Алина подошла ближе. Пальцем аккуратно подняла осколок с пола. Посмотрела на него, как хирург на вырезанную опухоль.
— Алика? Правда? То есть ты разбил чужую вещь, даже не извинился, и теперь предлагаешь мне китайскую подделку взамен? Тебе самому не смешно?
— Не драматизируй, Алина, — вмешалась снова Елена Петровна, которая, видимо, уже считала себя третьим участником их брака. — Это же просто ваза. Ну, подумаешь! У нас у соседки на даче вообще дом сгорел.
— Может, и вам поехать туда? Домой? — сквозь зубы процедила Алина.
— А вот и отличная мысль! — вдруг радостно подхватила свекровь. — Только у Виталика пока ни дома, ни денег, ни понимания, как жить дальше. Может, вы с Алексеем обсудите, как его поддержать? Ну там… зарегистрировать временно здесь. Всё равно ведь квартира большая. Да и, строго говоря, Алексея…
— …да, да, я помню. Алексей — твой сын. А я — просто арендатор с ипотекой, — усмехнулась Алина. — Только вот беда: квартира — моя.
— Ну ты ж замужем, Алина, — пожала плечами Елена Петровна. — Всё общее. Семья. Супружество. А ты — как будто против всех…
— А вы — как будто против меня, — спокойно сказала Алина. — Только с юмором у вас хуже. А с совестью — вообще швах.
Вечером она сидела на кухне одна. Смотрела на пустую полку. И вдруг поняла: ваза — это не просто ваза.
Это была последняя вещь, которую в этой квартире ещё уважали.
И странное чувство — не обида даже, а ясность — прорезалось внутри.
Виталий. Елена Петровна. Алексей. Все они были как осколки этой вазы. Яркие, режущие, бессмысленные. И собирать их обратно — смысла никакого.
Она включила чайник. Точно зная: завтра будет разговор. Большой. Последний. Без фильтров.
С утра на кухне царила гробовая тишина.
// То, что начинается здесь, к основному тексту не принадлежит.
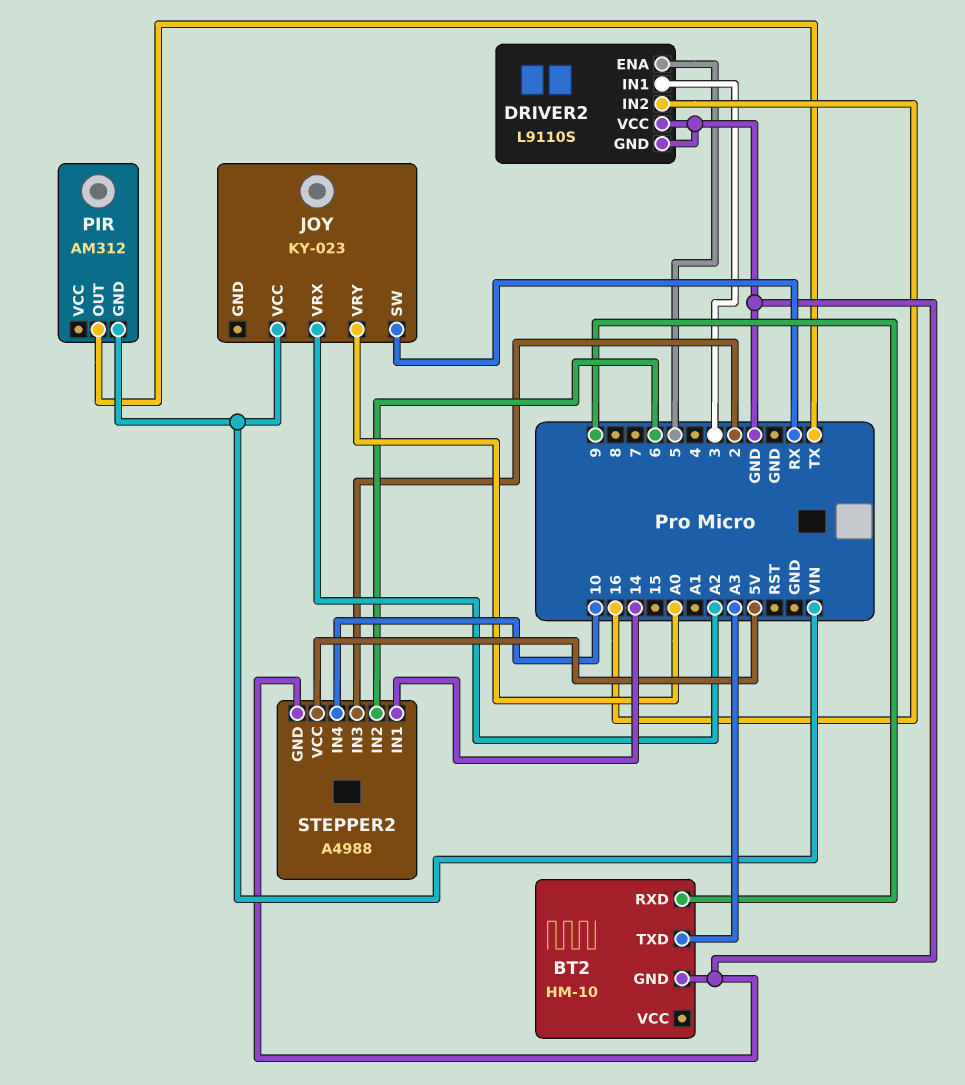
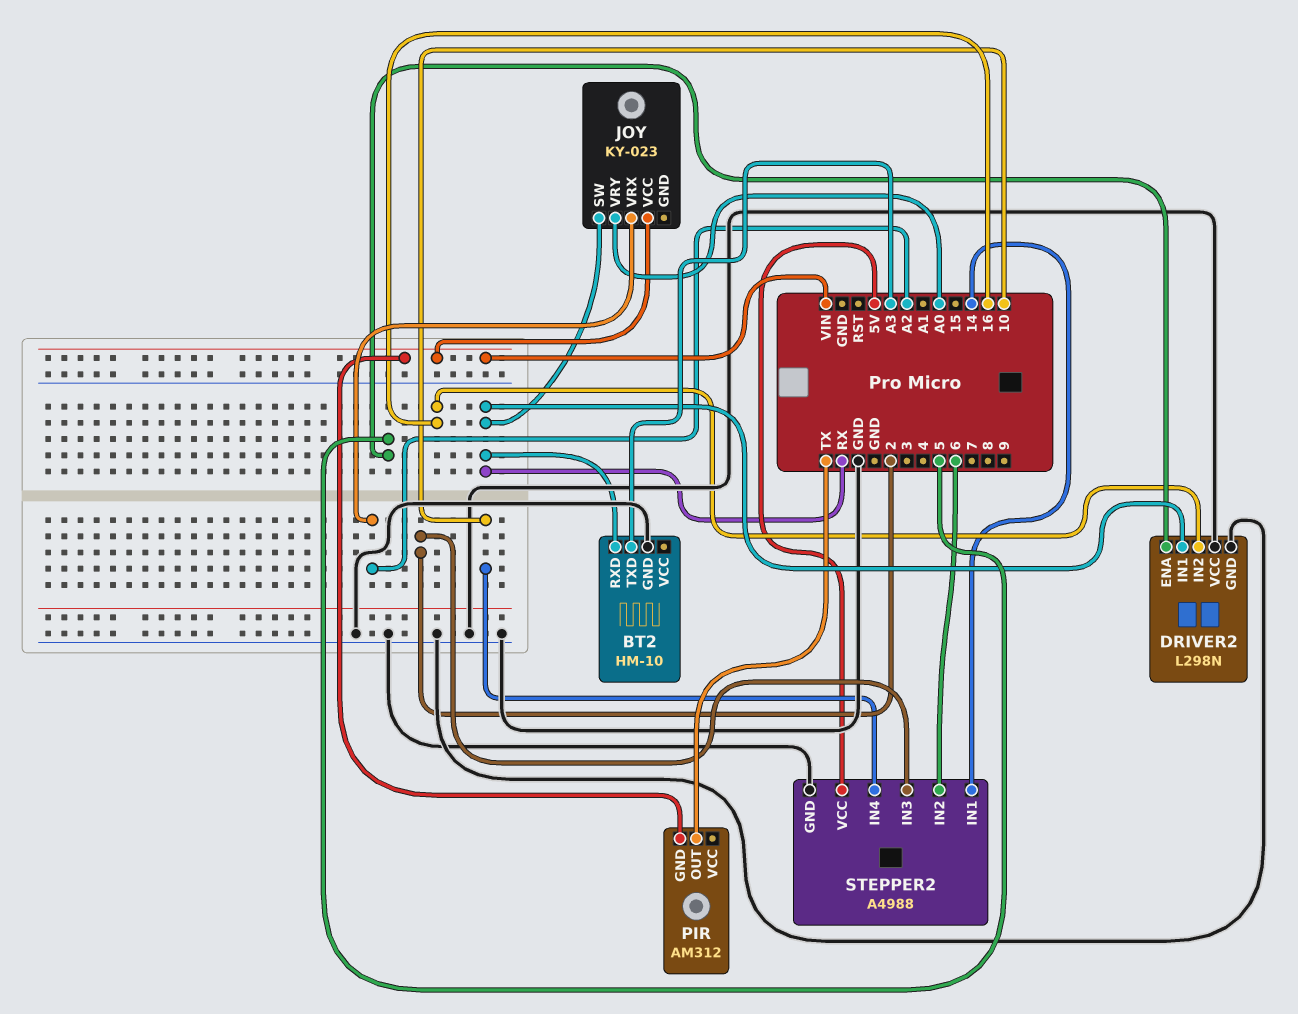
BT2 pin RXD: 9 -> RX
DRIVER2: L9110S -> L298N
DRIVER2 pin IN1: 3 -> RX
Даже чайник, казалось, кипел как-то по-тихому, в полголоса, чтобы не потревожить обстановку.
Алексей сидел за столом с тем самым выражением лица, с которым мужчины обычно читают инструкцию к газовой колонке — вроде всё понятно, но душа всё равно замирает.
Алина стояла у плиты и жарила омлет. На одну порцию. Себе. Без единого взгляда в его сторону.
— Я вчера подумал… — начал Алексей и сразу осёкся, как школьник, забившийся в угол после двойки по математике.
— Мало ли, что ты подумал. Мне важнее, что ты сделал. А ты, Лёшенька, сделал ровно ничего.
— Ну ты тоже… перегнула, если честно, — осторожно вставил он, зацепив ложкой по кружке.
— Да, точно. Перегнула. Надо было сразу полицию вызвать — сказать, что в квартиру проник человек, разбил имущество, и у него ещё есть ключи. Очень логично, правда?
Алексей встал, прошёлся по кухне, потёр затылок — фирменный жест, который означал, что ему очень хочется выглядеть как взрослый, но получается школьник с сочинением «Как я провёл лето».
— Алина, ну ты пойми, это же мой брат. Он в сложной ситуации. Жена ушла, бизнес накрылся, ему негде жить…
— О, давай сейчас ещё слёзы пустим! И по кругу пустим шапку для сбора пожертвований, — резко обернулась она. — Сложной ситуации у нас у всех хватает. Только ты почему-то вспомнил, что у тебя брат, ровно тогда, когда я взяла ипотеку. До этого ты был вполне автономным мужчиной с отдельным мнением.
Алексей молчал. Потому что сказать было, по сути, нечего.
— Ну ты это… не кипятись, Алиночка, — Елена Петровна сидела на диване с видом полноправной хозяйки, развалившись и поедая виноград, который сама же и принесла. — Мы тут с Виталиком посовещались… И вот, что решили.
Алина встала в дверях, сцепив руки на груди.
— Ну… Я и Виталик. И Алексей, кстати, тоже не против.
— Фантастика. Новое семейное правительство. Только я, видимо, в этом тройственном союзе — министр обороны. Обороняюсь с утра до ночи.
— А не надо, дорогая, вот этих колкостей, — резко сказала Елена Петровна, кладя виноградину в рот. — Мы решили: квартиру нужно оформить на Виталика. Ну хотя бы частично. Как помощь. Ведь вы семья. А значит — всё общее.